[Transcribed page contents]
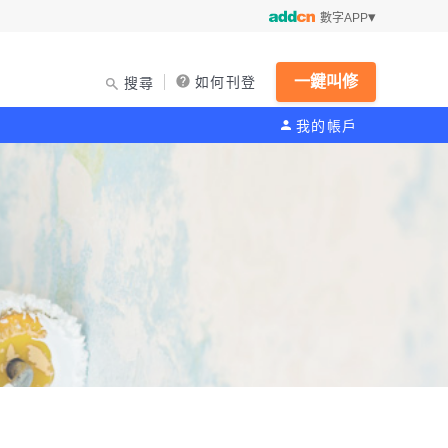
數字APP
一鍵叫修
如何刊登
搜尋
我的帳戶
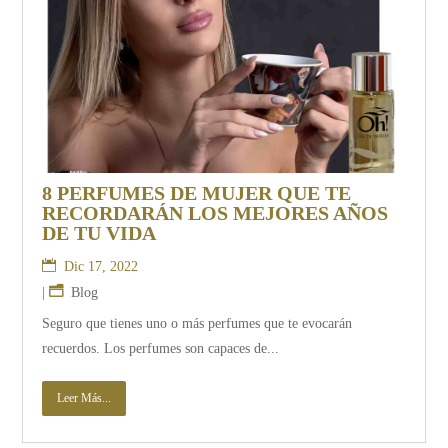
8 PERFUMES DE MUJER QUE TE
RECORDARÁN LOS MEJORES AÑOS
DE TU VIDA
Dic 17, 2022
|
Blog
Seguro que tienes uno o más perfumes que te evocarán
recuerdos. Los perfumes son capaces de...
Leer Más...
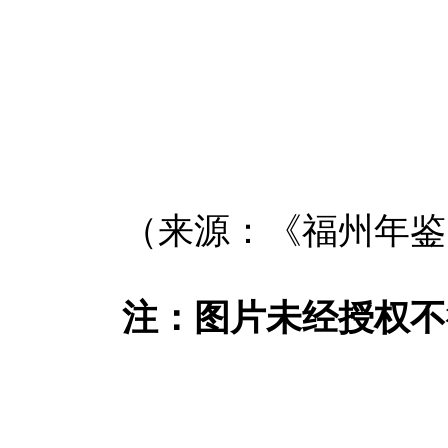
（来源：《福州年鉴（
注：图片未经授权不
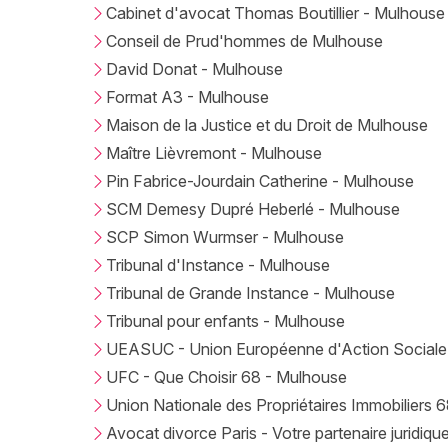
Cabinet d'avocat Thomas Boutillier - Mulhouse
Conseil de Prud'hommes de Mulhouse
David Donat - Mulhouse
Format A3 - Mulhouse
Maison de la Justice et du Droit de Mulhouse
Maître Lièvremont - Mulhouse
Pin Fabrice-Jourdain Catherine - Mulhouse
SCM Demesy Dupré Heberlé - Mulhouse
SCP Simon Wurmser - Mulhouse
Tribunal d'Instance - Mulhouse
Tribunal de Grande Instance - Mulhouse
Tribunal pour enfants - Mulhouse
UEASUC - Union Européenne d'Action Sociale
UFC - Que Choisir 68 - Mulhouse
Union Nationale des Propriétaires Immobiliers
Avocat divorce Paris - Votre partenaire juridiqu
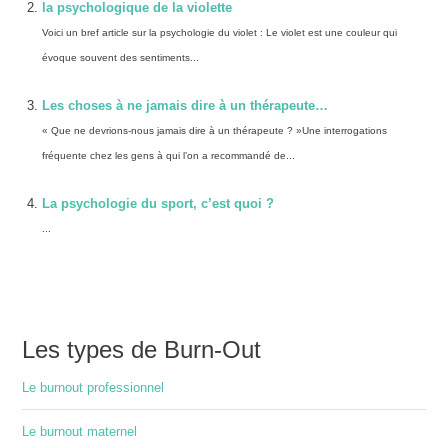
la psychologique de la violette
Voici un bref article sur la psychologie du violet : Le violet est une couleur qui
évoque souvent des sentiments...
Les choses à ne jamais dire à un thérapeute…
« Que ne devrions-nous jamais dire à un thérapeute ? »Une interrogations
fréquente chez les gens à qui l’on a recommandé de...
La psychologie du sport, c’est quoi ?
...
Les types de Burn-Out
Le burnout professionnel
Le burnout maternel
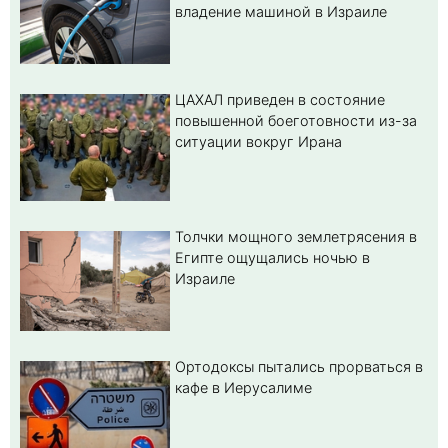
владение машиной в Израиле
ЦАХАЛ приведен в состояние
повышенной боеготовности из-за
ситуации вокруг Ирана
Толчки мощного землетрясения в
Египте ощущались ночью в
Израиле
Ортодоксы пытались прорваться в
кафе в Иерусалиме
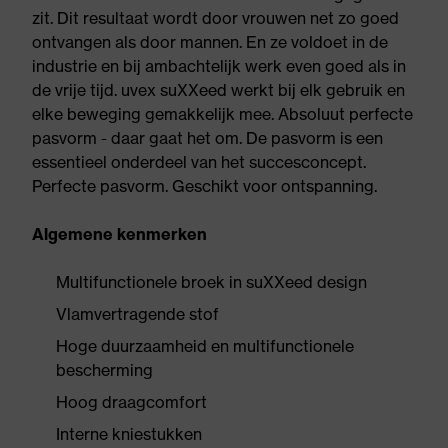
zit. Dit resultaat wordt door vrouwen net zo goed
ontvangen als door mannen. En ze voldoet in de
industrie en bij ambachtelijk werk even goed als in
de vrije tijd. uvex suXXeed werkt bij elk gebruik en
elke beweging gemakkelijk mee. Absoluut perfecte
pasvorm - daar gaat het om. De pasvorm is een
essentieel onderdeel van het succesconcept.
Perfecte pasvorm. Geschikt voor ontspanning.
Algemene kenmerken
Multifunctionele broek in suXXeed design
Vlamvertragende stof
Hoge duurzaamheid en multifunctionele
bescherming
Hoog draagcomfort
Interne kniestukken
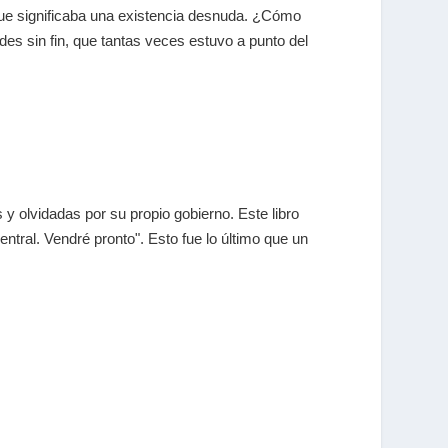
que significaba una existencia desnuda. ¿Cómo
ades sin fin, que tantas veces estuvo a punto del
 y olvidadas por su propio gobierno. Este libro
entral. Vendré pronto". Esto fue lo último que un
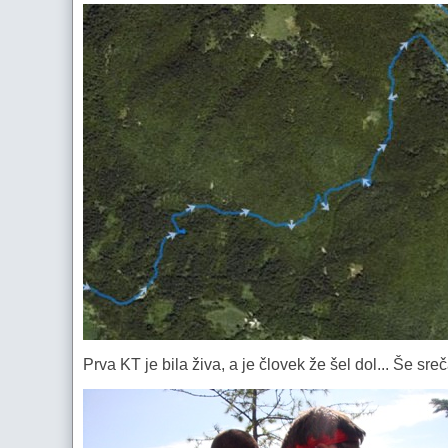
Prva KT je bila živa, a je človek že šel dol... Še s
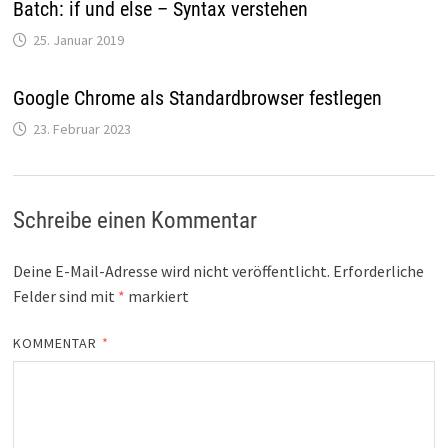
Batch: if und else – Syntax verstehen
25. Januar 2019
Google Chrome als Standardbrowser festlegen
23. Februar 2023
Schreibe einen Kommentar
Deine E-Mail-Adresse wird nicht veröffentlicht.
Erforderliche
Felder sind mit
*
markiert
KOMMENTAR
*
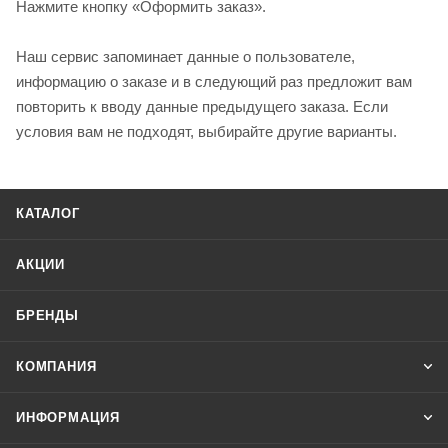
Нажмите кнопку «Оформить заказ».
Наш сервис запоминает данные о пользователе,
информацию о заказе и в следующий раз предложит вам
повторить к вводу данные предыдущего заказа. Если
условия вам не подходят, выбирайте другие варианты.
КАТАЛОГ
АКЦИИ
БРЕНДЫ
КОМПАНИЯ
ИНФОРМАЦИЯ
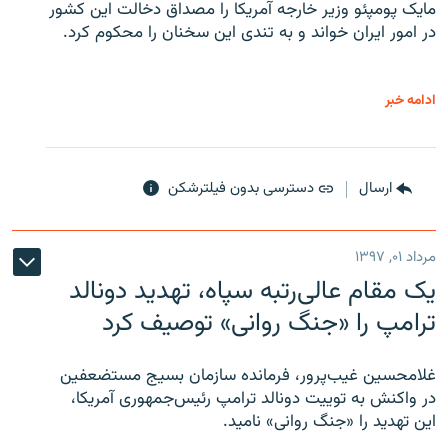
مایک پومپئو وزیر خارجه آمریکا را مصداق دخالت این کشور
در امور ایران خواند و به تندی این سخنان را محکوم کرد.
ادامه خبر
ارسال
دسترسی بدون فیلترشکن
مرداد ۰۱, ۱۳۹۷
یک مقام عالی‌رتبه سپاه، تهدید دونالد
ترامپ را «جنگ روانی» توصیف کرد
غلامحسین غیب‌پرور، فرمانده سازمان بسیج مستضعفین
در واکنش به توییت دونالد ترامپ رئیس‌جمهوری آمریکا،
این تهدید را «جنگ روانی» نامید.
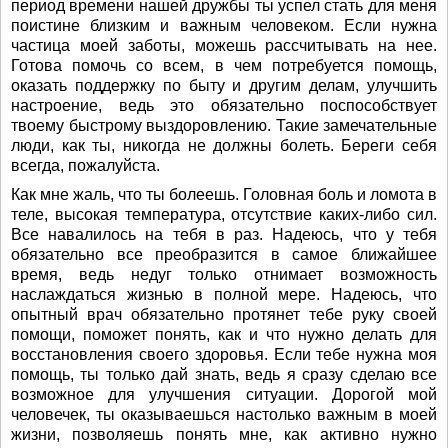
период времени нашей дружбы ты успел стать для меня
поистине близким и важным человеком. Если нужна
частица моей заботы, можешь рассчитывать на нее.
Готова помочь со всем, в чем потребуется помощь,
оказать поддержку по быту и другим делам, улучшить
настроение, ведь это обязательно поспособствует
твоему быстрому выздоровлению. Такие замечательные
люди, как ты, никогда не должны болеть. Береги себя
всегда, пожалуйста.
Как мне жаль, что ты болеешь. Головная боль и ломота в
теле, высокая температура, отсутствие каких-либо сил.
Все навалилось на тебя в раз. Надеюсь, что у тебя
обязательно все преобразится в самое ближайшее
время, ведь недуг только отнимает возможность
наслаждаться жизнью в полной мере. Надеюсь, что
опытный врач обязательно протянет тебе руку своей
помощи, поможет понять, как и что нужно делать для
восстановления своего здоровья. Если тебе нужна моя
помощь, ты только дай знать, ведь я сразу сделаю все
возможное для улучшения ситуации. Дорогой мой
человечек, ты оказываешься настолько важным в моей
жизни, позволяешь понять мне, как активно нужно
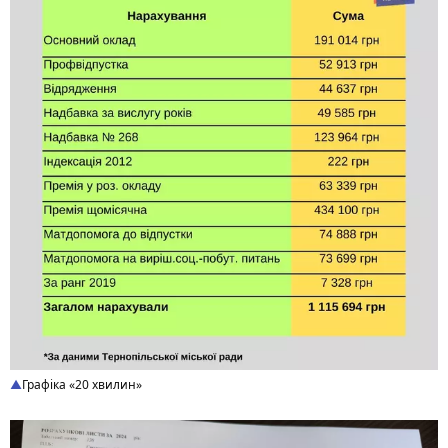
Графіка «20 хвилин»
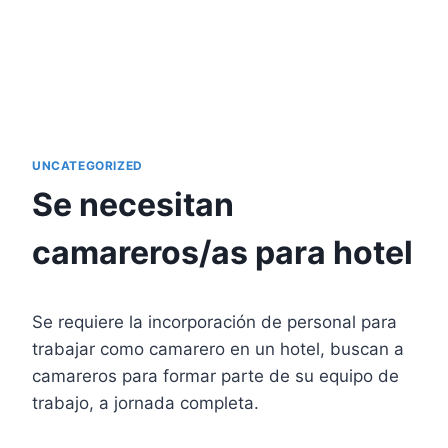
UNCATEGORIZED
Se necesitan
camareros/as para hotel
Se requiere la incorporación de personal para
trabajar como camarero en un hotel, buscan a
camareros para formar parte de su equipo de
trabajo, a jornada completa.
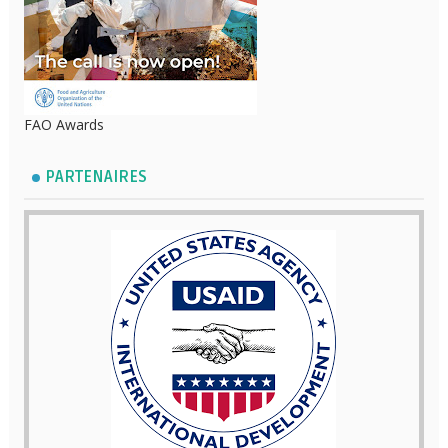
FAO Awards
PARTENAIRES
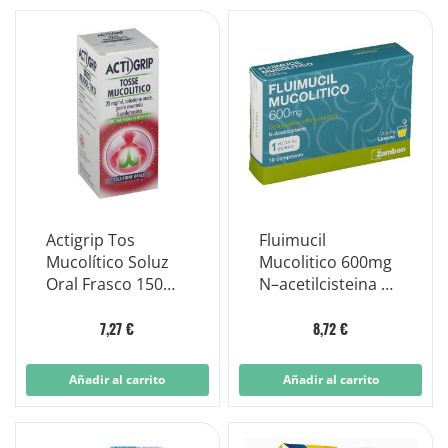
Actigrip Tos
Fluimucil
Mucolítico Soluz
Mucolitico 600mg
Oral Frasco 150ml
N–acetilcisteina 10
20mg/m
Compresse
Effervescenti
7,27 €
8,72 €
Añadir al carrito
Añadir al carrito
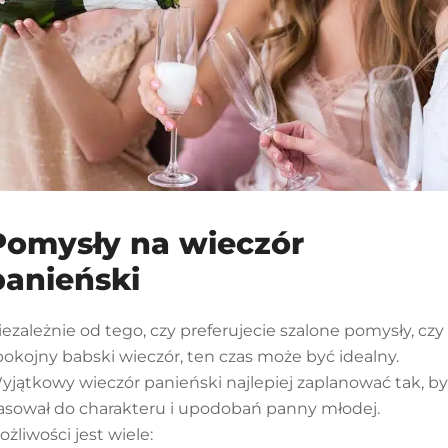
Pomysły na wieczór
panieński
iezależnie od tego, czy preferujecie szalone pomysły, czy
pokojny babski wieczór, ten czas może być idealny.
yjątkowy wieczór panieński najlepiej zaplanować tak, by
asował do charakteru i upodobań panny młodej.
ożliwości jest wiele:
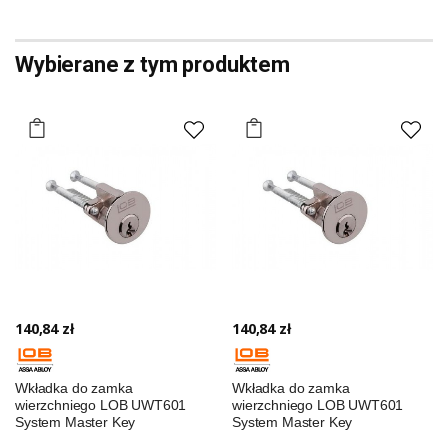
Wybierane z tym produktem
140,84 zł
140,84 zł
Wkładka do zamka
Wkładka do zamka
wierzchniego LOB UWT601
wierzchniego LOB UWT601
System Master Key
System Master Key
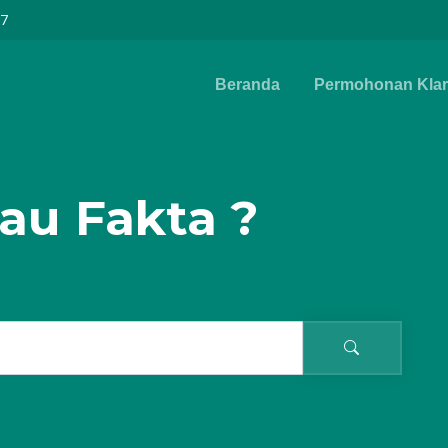
97
Beranda
Permohonan Klari
au Fakta ?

## [YOUR GOAL]
Reproduce every line of text from the records above word for word. Leave the pictures out of your answer.

## [WRITTEN REPLY]
數字APP
一鍵叫修
如何刊登
搜尋
我的帳戶
8 PERFUMES DE MUJER QUE TE
RECORDARÁN LOS MEJORES AÑOS
DE TU VIDA
Dic 17, 2022
|
Blog
Seguro que tienes uno o más perfumes que te evocarán
recuerdos. Los perfumes son capaces de...
Leer Más...
（来源：《福州年鉴（
注：图片未经授权不
Cabinet d'avocat Thomas Boutillier - Mulhouse
Conseil de Prud'hommes de Mulhouse
David Donat - Mulhouse
Format A3 - Mulhouse
Maison de la Justice et du Droit de Mulhouse
Maître Lièvremont - Mulhouse
Pin Fabrice-Jourdain Catherine - Mulhouse
SCM Demesy Dupré Heberlé - Mulhouse
SCP Simon Wurmser - Mulhouse
Tribunal d'Instance - Mulhouse
Tribunal de Grande Instance - Mulhouse
Tribunal pour enfants - Mulhouse
UEASUC - Union Européenne d'Action Sociale
UFC - Que Choisir 68 - Mulhouse
Union Nationale des Propriétaires Immobiliers
Avocat divorce Paris - Votre partenaire juridiqu
la psychologique de la violette
Voici un bref article sur la psychologie du violet : Le violet est une couleur qui
évoque souvent des sentiments...
Les choses à ne jamais dire à un thérapeute…
« Que ne devrions-nous jamais dire à un thérapeute ? »Une interrogations
fréquente chez les gens à qui l’on a recommandé de...
La psychologie du sport, c’est quoi ?
...
Les types de Burn-Out
Le burnout professionnel
Le burnout maternel
владение машиной в Израиле
ЦАХАЛ приведен в состояние
повышенной боеготовности из-за
ситуации вокруг Ирана
Толчки мощного землетрясения в
Египте ощущались ночью в
Израиле
Ортодоксы пытались прорваться в
кафе в Иерусалиме
zit. Dit resultaat wordt door vrouwen net zo goed
ontvangen als door mannen. En ze voldoet in de
industrie en bij ambachtelijk werk even goed als in
de vrije tijd. uvex suXXeed werkt bij elk gebruik en
elke beweging gemakkelijk mee. Absoluut perfecte
pasvorm - daar gaat het om. De pasvorm is een
essentieel onderdeel van het succesconcept.
Perfecte pasvorm. Geschikt voor ontspanning.
Algemene kenmerken
Multifunctionele broek in suXXeed design
Vlamvertragende stof
Hoge duurzaamheid en multifunctionele
bescherming
Hoog draagcomfort
Interne kniestukken
que significaba una existencia desnuda. ¿Cómo
ades sin fin, que tantas veces estuvo a punto del
 y olvidadas por su propio gobierno. Este libro
entral. Vendré pronto". Esto fue lo último que un
Prva KT je bila živa, a je človek že šel dol... Še s
Batch: if und else – Syntax verstehen
25. Januar 2019
Google Chrome als Standardbrowser festlegen
23. Februar 2023
Schreibe einen Kommentar
Deine E-Mail-Adresse wird nicht veröffentlicht.
Erforderliche
Felder sind mit
*
markiert
KOMMENTAR
*
Нажмите кнопку «Оформить заказ».
Наш сервис запоминает данные о пользователе,
информацию о заказе и в следующий раз предложит вам
повторить к вводу данные предыдущего заказа. Если
условия вам не подходят, выбирайте другие варианты.
КАТАЛОГ
АКЦИИ
БРЕНДЫ
КОМПАНИЯ
ИНФОРМАЦИЯ
مایک پومپئو وزیر خارجه آمریکا را مصداق دخالت این کشور
در امور ایران خواند و به تندی این سخنان را محکوم کرد.
ادامه خبر
ارسال
دسترسی بدون فیلترشکن
مرداد ۰۱, ۱۳۹۷
یک مقام عالی‌رتبه سپاه، تهدید دونالد
ترامپ را «جنگ روانی» توصیف کرد
غلامحسین غیب‌پرور، فرمانده سازمان بسیج مستضعفین
در واکنش به توییت دونالد ترامپ رئیس‌جمهوری آمریکا،
این تهدید را «جنگ روانی» نامید.
период времени нашей дружбы ты успел стать для меня
поистине близким и важным человеком. Если нужна
частица моей заботы, можешь рассчитывать на нее.
Готова помочь со всем, в чем потребуется помощь,
оказать поддержку по быту и другим делам, улучшить
настроение, ведь это обязательно поспособствует
твоему быстрому выздоровлению. Такие замечательные
люди, как ты, никогда не должны болеть. Береги себя
всегда, пожалуйста.
Как мне жаль, что ты болеешь. Головная боль и ломота в
теле, высокая температура, отсутствие каких-либо сил.
Все навалилось на тебя в раз. Надеюсь, что у тебя
обязательно все преобразится в самое ближайшее
время, ведь недуг только отнимает возможность
наслаждаться жизнью в полной мере. Надеюсь, что
опытный врач обязательно протянет тебе руку своей
помощи, поможет понять, как и что нужно делать для
восстановления своего здоровья. Если тебе нужна моя
помощь, ты только дай знать, ведь я сразу сделаю все
возможное для улучшения ситуации. Дорогой мой
человечек, ты оказываешься настолько важным в моей
жизни, позволяешь понять мне, как активно нужно
Графіка «20 хвилин»
UNCATEGORIZED
Se necesitan
camareros/as para hotel
Se requiere la incorporación de personal para
trabajar como camarero en un hotel, buscan a
camareros para formar parte de su equipo de
trabajo, a jornada completa.
FAO Awards
PARTENAIRES
Actigrip Tos
Fluimucil
Mucolítico Soluz
Mucolitico 600mg
Oral Frasco 150ml
N–acetilcisteina 10
20mg/m
Compresse
Effervescenti
7,27 €
8,72 €
Añadir al carrito
Añadir al carrito
Pomysły na wieczór
panieński
iezależnie od tego, czy preferujecie szalone pomysły, czy
pokojny babski wieczór, ten czas może być idealny.
yjątkowy wieczór panieński najlepiej zaplanować tak, by
asował do charakteru i upodobań panny młodej.
ożliwości jest wiele:
Wybierane z tym produktem
140,84 zł
140,84 zł
Wkładka do zamka
Wkładka do zamka
wierzchniego LOB UWT601
wierzchniego LOB UWT601
System Master Key
System Master Key
97
Beranda
Permohonan Klari
au Fakta ?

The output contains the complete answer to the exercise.